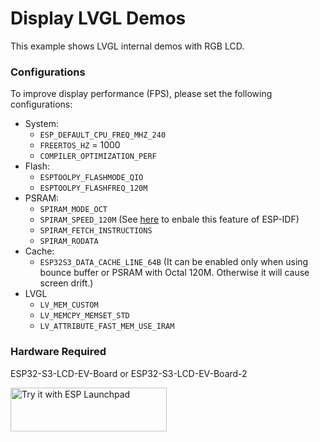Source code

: # Display LVGL Demos

This example shows LVGL internal demos with RGB LCD.

### Configurations

To improve display performance (FPS), please set the following configurations:

* System:
    * `ESP_DEFAULT_CPU_FREQ_MHZ_240`
    * `FREERTOS_HZ` = 1000
    * `COMPILER_OPTIMIZATION_PERF`
* Flash:
    * `ESPTOOLPY_FLASHMODE_QIO`
    * `ESPTOOLPY_FLASHFREQ_120M`
* PSRAM:
    * `SPIRAM_MODE_OCT`
    * `SPIRAM_SPEED_120M` (See [here](https://github.com/espressif/esp-dev-kits/tree/master/esp32-s3-lcd-ev-board#psram-120m-ddr) to enbale this feature of ESP-IDF)
    * `SPIRAM_FETCH_INSTRUCTIONS`
    * `SPIRAM_RODATA`
* Cache:
    * `ESP32S3_DATA_CACHE_LINE_64B` (It can be enabled only when using bounce buffer or PSRAM with Octal 120M. Otherwise it will cause screen drift.)
* LVGL
    * `LV_MEM_CUSTOM`
    * `LV_MEMCPY_MEMSET_STD`
    * `LV_ATTRIBUTE_FAST_MEM_USE_IRAM`

### Hardware Required

ESP32-S3-LCD-EV-Board or ESP32-S3-LCD-EV-Board-2

<a href="https://espressif.github.io/esp-launchpad/?flashConfigURL=https://espressif.github.io/esp-bsp/config.toml&app=display_lvgl_demos">
    <img alt="Try it with ESP Launchpad" src="https://espressif.github.io/esp-launchpad/assets/try_with_launchpad.png" width="250" height="70">
</a>
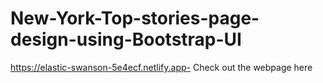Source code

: # New-York-Top-stories-page-design-using-Bootstrap-UI
https://elastic-swanson-5e4ecf.netlify.app- Check out the webpage here
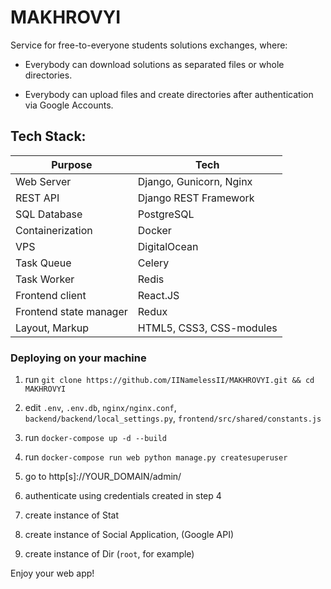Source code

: # MAKHROVYI
Service for free-to-everyone students solutions exchanges, where:

 - Everybody can download solutions as separated files or whole directories.

 - Everybody can upload files and create directories after authentication via Google Accounts.

## Tech Stack:

| Purpose | Tech |
| --------|------|
| Web Server | Django, Gunicorn, Nginx |
| REST API | Django REST Framework |
| SQL Database | PostgreSQL |
| Containerization | Docker |
| VPS | DigitalOcean |
| Task Queue | Celery |
|Task Worker | Redis |
| Frontend client | React.JS |
| Frontend state manager | Redux |
| Layout, Markup | HTML5, CSS3, CSS-modules |


### Deploying on your machine

1) run `git clone https://github.com/IINamelessII/MAKHROVYI.git && cd MAKHROVYI`

2) edit `.env`, `.env.db`, `nginx/nginx.conf`, `backend/backend/local_settings.py`, `frontend/src/shared/constants.js`

3) run `docker-compose up -d --build`

4) run `docker-compose run web python manage.py createsuperuser`

5) go to http[s]://YOUR_DOMAIN/admin/

6) authenticate using credentials created in step 4

7) create instance of Stat

8) create instance of Social Application, (Google API)

9) create instance of Dir (`root`, for example)

Enjoy your web app!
******************************
--- What to work on ---
Render the text of all the entries above as a numbered list, one line per item, leaving out blank lines and the pictures.

--- Solution to this task ---
1. Source code
2. : # Display LVGL Demos
3. This example shows LVGL internal demos with RGB LCD.
4. ### Configurations
5. To improve display performance (FPS), please set the following configurations:
6. * System:
7.     * `ESP_DEFAULT_CPU_FREQ_MHZ_240`
8.     * `FREERTOS_HZ` = 1000
9.     * `COMPILER_OPTIMIZATION_PERF`
10. * Flash:
11.     * `ESPTOOLPY_FLASHMODE_QIO`
12.     * `ESPTOOLPY_FLASHFREQ_120M`
13. * PSRAM:
14.     * `SPIRAM_MODE_OCT`
15.     * `SPIRAM_SPEED_120M` (See [here](https://github.com/espressif/esp-dev-kits/tree/master/esp32-s3-lcd-ev-board#psram-120m-ddr) to enbale this feature of ESP-IDF)
16.     * `SPIRAM_FETCH_INSTRUCTIONS`
17.     * `SPIRAM_RODATA`
18. * Cache:
19.     * `ESP32S3_DATA_CACHE_LINE_64B` (It can be enabled only when using bounce buffer or PSRAM with Octal 120M. Otherwise it will cause screen drift.)
20. * LVGL
21.     * `LV_MEM_CUSTOM`
22.     * `LV_MEMCPY_MEMSET_STD`
23.     * `LV_ATTRIBUTE_FAST_MEM_USE_IRAM`
24. ### Hardware Required
25. ESP32-S3-LCD-EV-Board or ESP32-S3-LCD-EV-Board-2
26. <a href="https://espressif.github.io/esp-launchpad/?flashConfigURL=https://espressif.github.io/esp-bsp/config.toml&app=display_lvgl_demos">
27.     <img alt="Try it with ESP Launchpad" src="https://espressif.github.io/esp-launchpad/assets/try_with_launchpad.png" width="250" height="70">
28. </a>
29. Source code
30. : # New-York-Top-stories-page-design-using-Bootstrap-UI
31. https://elastic-swanson-5e4ecf.netlify.app- Check out the webpage here
32. Source code
33. : # MAKHROVYI
34. Service for free-to-everyone students solutions exchanges, where:
35.  - Everybody can download solutions as separated files or whole directories.
36.  - Everybody can upload files and create directories after authentication via Google Accounts.
37. ## Tech Stack:
38. | Purpose | Tech |
39. | --------|------|
40. | Web Server | Django, Gunicorn, Nginx |
41. | REST API | Django REST Framework |
42. | SQL Database | PostgreSQL |
43. | Containerization | Docker |
44. | VPS | DigitalOcean |
45. | Task Queue | Celery |
46. |Task Worker | Redis |
47. | Frontend client | React.JS |
48. | Frontend state manager | Redux |
49. | Layout, Markup | HTML5, CSS3, CSS-modules |
50. ### Deploying on your machine
51. 1) run `git clone https://github.com/IINamelessII/MAKHROVYI.git && cd MAKHROVYI`
52. 2) edit `.env`, `.env.db`, `nginx/nginx.conf`, `backend/backend/local_settings.py`, `frontend/src/shared/constants.js`
53. 3) run `docker-compose up -d --build`
54. 4) run `docker-compose run web python manage.py createsuperuser`
55. 5) go to http[s]://YOUR_DOMAIN/admin/
56. 6) authenticate using credentials created in step 4
57. 7) create instance of Stat
58. 8) create instance of Social Application, (Google API)
59. 9) create instance of Dir (`root`, for example)
60. Enjoy your web app!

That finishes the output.